Imaging Brain Activation with Steady-State Free Precession MRI

使用稳态自由进动 MRI 对大脑激活进行成像

• 批准号: 7495559
• 负责人: John M. Pauly
• 金额: $ 31.36万
• 依托单位: STANFORD UNIVERSITY
• 依托单位国家: 美国
• 财政年份: 2007
• 资助国家: 美国
• 起止时间: 2007-09-10 至 2011-05-31
• 项目状态: 已结题
• 来源: https://reporter.nih.gov/project-details/7495559
• 关键词: Age; Area; Biomedical Engineering; Blood; Blood capillaries; Brain; Brain imaging; Coupled; Data; Data Analyses; Depth; Development; Dropout; Electrical Engineering; Experimental Designs; Frequencies; Functional Magnetic Resonance Imaging; Goals; Human; Image; Imaging Techniques; Immunity; Invasive; Localized; Magnetic Resonance Imaging; Maps; Measures; Methods; Monitor; Morphologic artifacts; Nature; Neurons; Neurosciences; Numbers; Oxygen; Perfusion; Physics; Physiology; Procedures; Psychology; Radioactive Tracers; Radiology Specialty; Range; Research Project Grants; Resolution; Scanning; Signal Transduction; Source; Sterile coverings; Structure; Techniques; Technology; Tissues; Variant; Veins; Venous; Visual system structure; base; blood oxygen level dependent; capillary; computerized data processing; deoxyhemoglobin; image warping; improved; reconstruction; response; size; tool

DESCRIPTION (provided by applicant): Functional magnetic resonance imaging (fMRI) has revolutionized the neurosciences by providing noninvasive tools for monitoring changes in blood oxygenation or tissue perfusion associated with brain activation. The most common approach is blood oxygenation dependent (BOLD) imaging. Unfortunately, the MRI acquisition parameters that provide the oxygen sensitivity in BOLD also produce sensitivity to image artifacts, signal dropouts, and spatial distortion. The aim of this proposal is to develop alternatives to BOLD without these limitations. The new methods described in this proposal are based on oxygen-dependent signal changes in rapid, short TR, fully refocused imaging acquisition techniques, known as steady-state free precession, or SSFP. These approaches exploit the changes in the steady-state signal due to oxygenation changes. Once this steady-state oxygenation dependent contrast has been established, it can be captured with any image encoding method, which can be chosen for efficiency, resolution, and immunity to artifacts. The result is high-resolution, isotropic in any area of the brain, without signal dropouts or spatial distortion. This will be an important addition to the tools available to neuroscientists for studying brain activation. Specifically, this project aims to develop two different approaches for exploiting the SSFP response for fMRI. The first uses the frequency sensitivity of the SSFP transition band to detect absolute frequency shifts from blood oxygenation changes. The second exploits oxygen-dependent apparent T2 changes to the steady state magnetization. These techniques will then be evaluated and compared with conventional BOLD in well characterized studies of the visual system.

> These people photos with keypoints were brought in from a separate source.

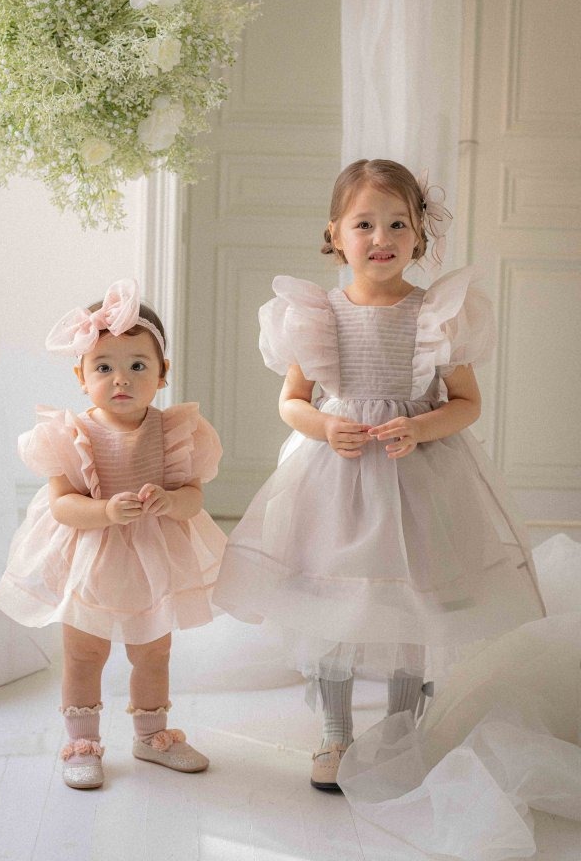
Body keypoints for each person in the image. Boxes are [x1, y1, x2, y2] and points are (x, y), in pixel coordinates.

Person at [213, 159, 545, 791]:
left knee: (410, 602)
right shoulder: (318, 314)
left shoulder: (436, 313)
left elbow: (466, 403)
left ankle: (400, 728)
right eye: (364, 223)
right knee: (331, 604)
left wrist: (421, 427)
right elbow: (292, 401)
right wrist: (322, 425)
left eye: (398, 223)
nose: (381, 237)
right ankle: (335, 731)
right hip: (334, 479)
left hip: (417, 478)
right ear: (335, 234)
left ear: (419, 235)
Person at [0, 279, 227, 789]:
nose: (120, 379)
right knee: (84, 653)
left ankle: (152, 735)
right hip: (91, 557)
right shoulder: (70, 434)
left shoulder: (176, 431)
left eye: (137, 366)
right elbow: (62, 505)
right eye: (103, 367)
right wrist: (104, 510)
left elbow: (193, 496)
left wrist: (171, 502)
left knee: (153, 651)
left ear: (162, 374)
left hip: (152, 558)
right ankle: (82, 742)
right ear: (81, 376)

描述（由申请人提供）：功能性磁共振成像（fMRI）通过提供用于监测与脑激活相关的血氧或组织灌注变化的无创工具，彻底改变了神经科学。最常见的方法是血氧依赖（BOLD）成像。不幸的是，提供BOLD中的氧灵敏度的MRI采集参数也产生对图像伪影、信号丢失和空间失真的灵敏度。本提案的目的是开发BOLD的替代品，而不受这些限制。本提案中描述的新方法基于快速、短TR、完全重聚焦成像采集技术中的氧依赖性信号变化，称为稳态自由进动或SSFP。这些方法利用由于氧合变化而引起的稳态信号的变化。一旦已经建立了这种稳态氧合依赖对比度，就可以用任何图像编码方法来捕获它，可以针对效率、分辨率和对伪影的免疫性来选择所述图像编码方法。结果是高分辨率，在大脑的任何区域都是各向同性的，没有信号丢失或空间失真。这将是神经科学家研究大脑激活可用工具的重要补充。具体来说，这个项目的目的是开发两种不同的方法来利用功能磁共振成像的SSFP响应。第一种使用SSFP过渡带的频率灵敏度来检测来自血氧变化的绝对频率偏移。第二个利用氧依赖的表观T2变化的稳态磁化。然后，这些技术将进行评估，并与传统的BOLD在视觉系统的良好特性的研究进行比较。